I tried doing it like this:
class TestConv2d(nn.Conv2d):
def __init__(self, in_channels, out_channels, kernel_size=5, bias=False):
super(TestConv2d, self).__init__(in_channels, out_channels, kernel_size, bias=bias)
def forward(self, inputs):
return F.conv2d(inputs, self.weight / torch.max(torch.abs(self.weight)), self.bias)
class TestLinear(nn.Linear):
def __init__(self, in_features, out_features, bias=False):
super(TestLinear, self).__init__(in_features, out_features, bias=bias)
def forward(self, inputs):
return F.linear(inputs, self.weight / torch.max(torch.abs(self.weight)), self.bias)
class ConvNet(nn.Module):
def __init__(self):
super(ConvNet, self).__init__()
self.conv1 = TestConv2d(3, 32, 5)
self.pool = nn.MaxPool2d(2, 2)
self.conv2 = TestConv2d(32, 64, 5)
self.flatten = nn.Flatten(start_dim=1)
self.fc1 = TestLinear(64 * 5 * 5, 390)
self.fc2 = TestLinear(256, 10)
def forward(self, x):
x = self.pool(F.relu(self.conv1(x)))
x = self.pool(F.relu(self.conv2(x)))
x = self.flatten(x)
x = F.relu(self.fc1(x))
x = self.fc2(x)
return x
The rest of the code is a standard training loop, and it works as expected on CIFAR-10 without weights scaling.

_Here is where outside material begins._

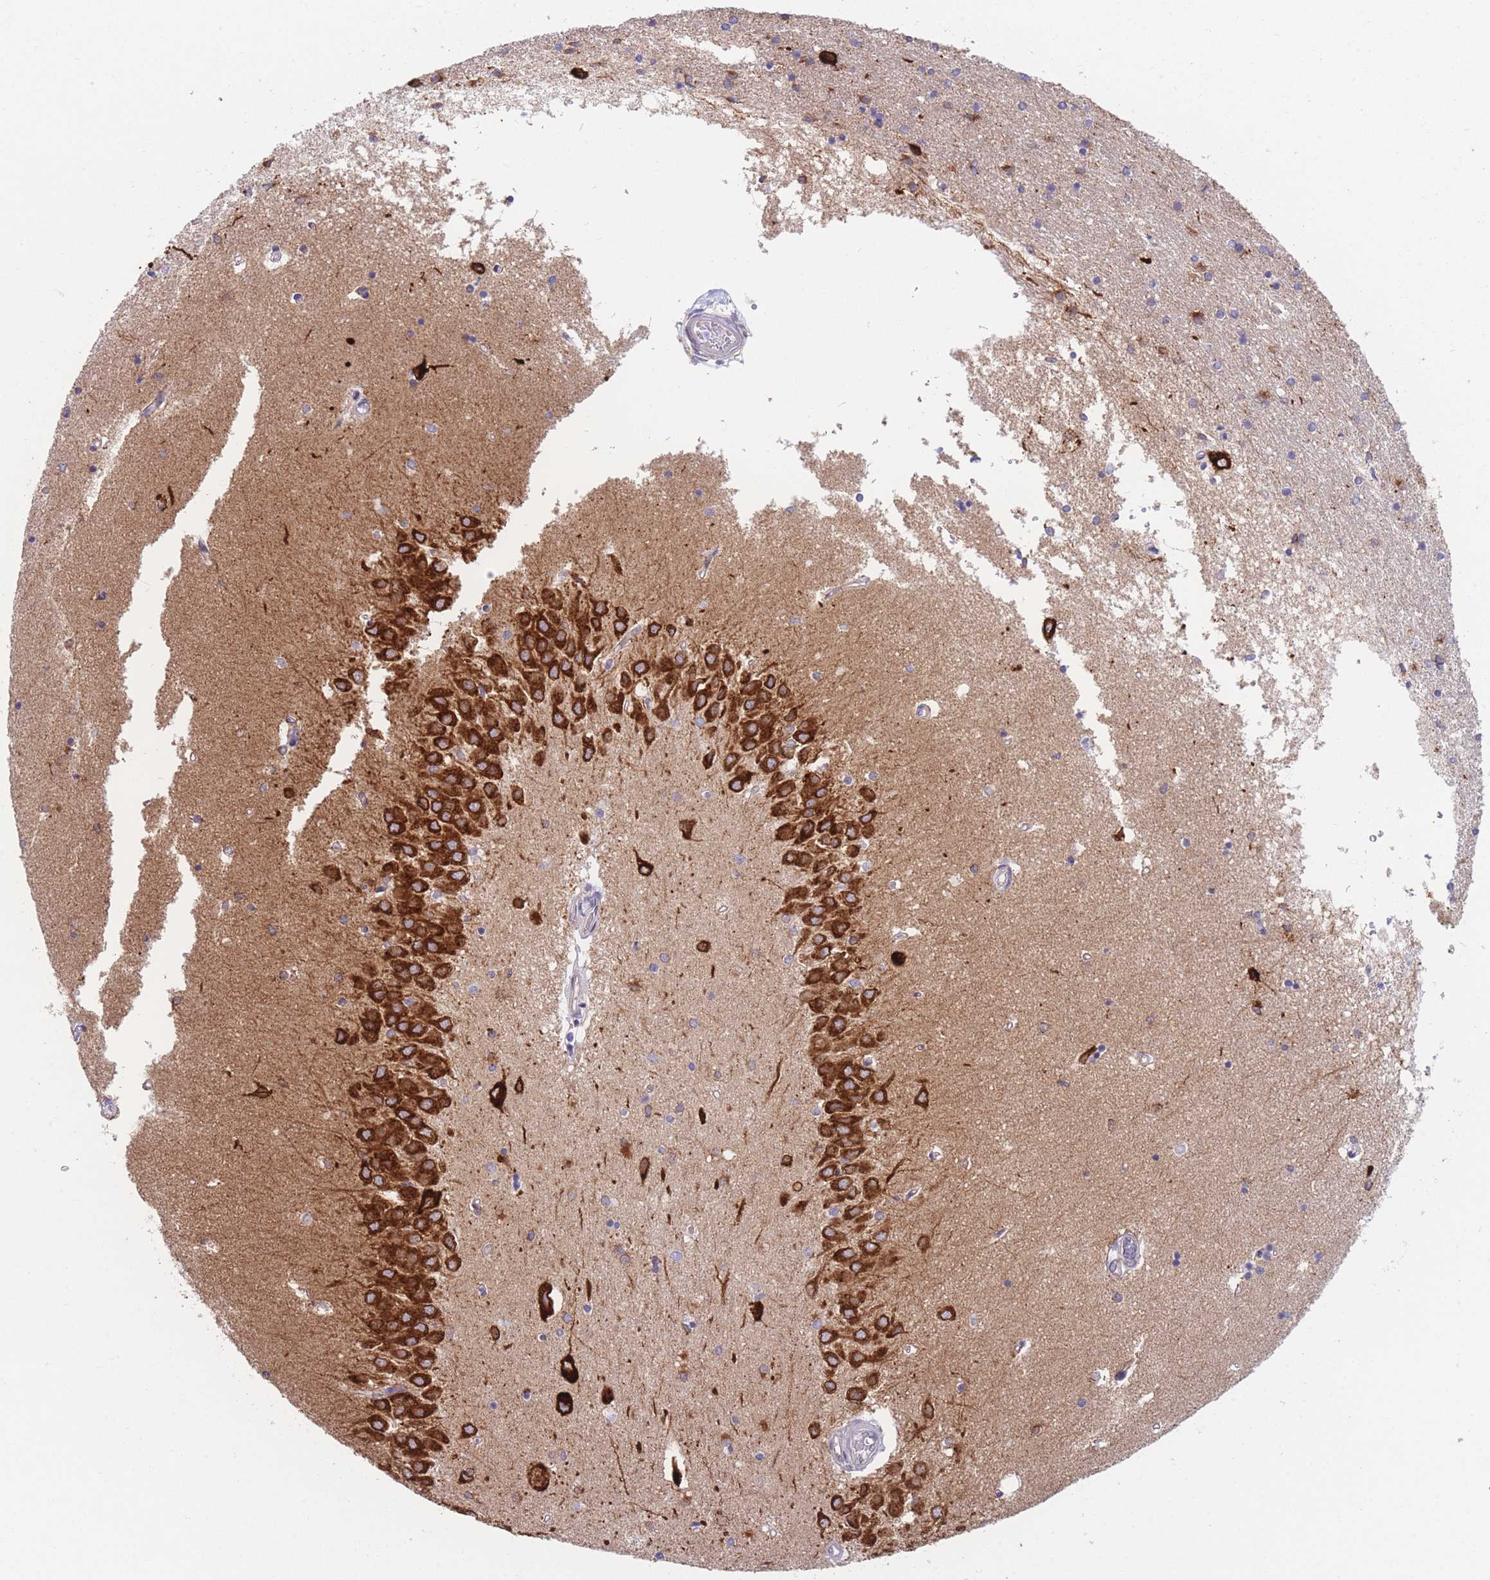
{"staining": {"intensity": "strong", "quantity": "<25%", "location": "cytoplasmic/membranous"}, "tissue": "hippocampus", "cell_type": "Glial cells", "image_type": "normal", "snomed": [{"axis": "morphology", "description": "Normal tissue, NOS"}, {"axis": "topography", "description": "Hippocampus"}], "caption": "Protein staining of normal hippocampus reveals strong cytoplasmic/membranous expression in approximately <25% of glial cells. The staining was performed using DAB (3,3'-diaminobenzidine) to visualize the protein expression in brown, while the nuclei were stained in blue with hematoxylin (Magnification: 20x).", "gene": "AK9", "patient": {"sex": "male", "age": 45}}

With weight scaling, however, there is some weird behavior. I tried training it with SGD and AdamW, and AdamW works much better. I had to reduce the initial learning rate significantly (compared to no scaling scanario), especially with SGD. However, I’m still not able to reach the same accuracy as without weight scaling (~2% drop with AdamW, ~10% drop with SGD).
Questions:
- What is happening to the weight gradients when I’m modifying weights like this?
- What would be a correct way to implement weight scaling?
- Why is AdamW works so much better than SGD in this case?